**WORK REQUIRED**
Every entry in the data is to be written out exactly; no picture belongs in the copy.

Stored data entries:
===
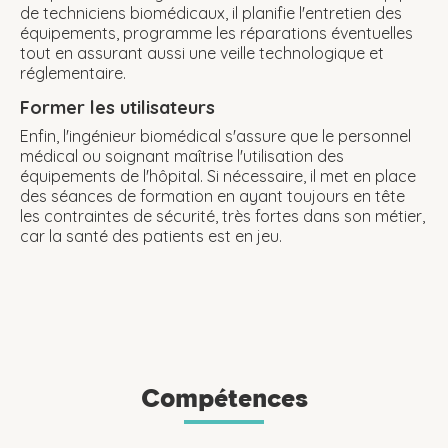
de techniciens biomédicaux, il planifie l'entretien des
équipements, programme les réparations éventuelles
tout en assurant aussi une veille technologique et
réglementaire.
Former les utilisateurs
Enfin, l'ingénieur biomédical s'assure que le personnel
médical ou soignant maîtrise l'utilisation des
équipements de l'hôpital. Si nécessaire, il met en place
des séances de formation en ayant toujours en tête
les contraintes de sécurité, très fortes dans son métier,
car la santé des patients est en jeu.
Compétences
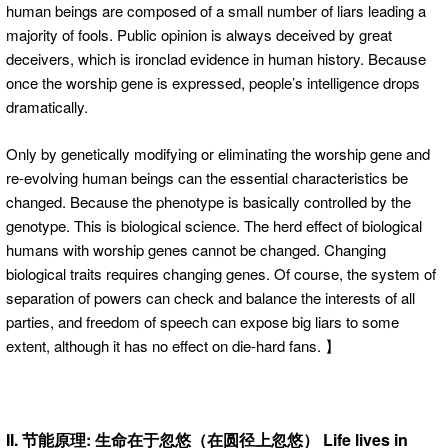
human beings are composed of a small number of liars leading a
majority of fools. Public opinion is always deceived by great
deceivers, which is ironclad evidence in human history. Because
once the worship gene is expressed, people’s intelligence drops
dramatically.
Only by genetically modifying or eliminating the worship gene and
re-evolving human beings can the essential characteristics be
changed. Because the phenotype is basically controlled by the
genotype. This is biological science. The herd effect of biological
humans with worship genes cannot be changed. Changing
biological traits requires changing genes. Of course, the system of
separation of powers can check and balance the interests of all
parties, and freedom of speech can expose big liars to some
extent, although it has no effect on die-hard fans. 】
II. 节能原理: 生命在于忽悠（在圆径上忽悠） Life lives in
===
**WRITTEN RESPONSE**
de techniciens biomédicaux, il planifie l'entretien des
équipements, programme les réparations éventuelles
tout en assurant aussi une veille technologique et
réglementaire.
Former les utilisateurs
Enfin, l'ingénieur biomédical s'assure que le personnel
médical ou soignant maîtrise l'utilisation des
équipements de l'hôpital. Si nécessaire, il met en place
des séances de formation en ayant toujours en tête
les contraintes de sécurité, très fortes dans son métier,
car la santé des patients est en jeu.
Compétences
human beings are composed of a small number of liars leading a
majority of fools. Public opinion is always deceived by great
deceivers, which is ironclad evidence in human history. Because
once the worship gene is expressed, people’s intelligence drops
dramatically.
Only by genetically modifying or eliminating the worship gene and
re-evolving human beings can the essential characteristics be
changed. Because the phenotype is basically controlled by the
genotype. This is biological science. The herd effect of biological
humans with worship genes cannot be changed. Changing
biological traits requires changing genes. Of course, the system of
separation of powers can check and balance the interests of all
parties, and freedom of speech can expose big liars to some
extent, although it has no effect on die-hard fans. 】
II. 节能原理: 生命在于忽悠（在圆径上忽悠） Life lives in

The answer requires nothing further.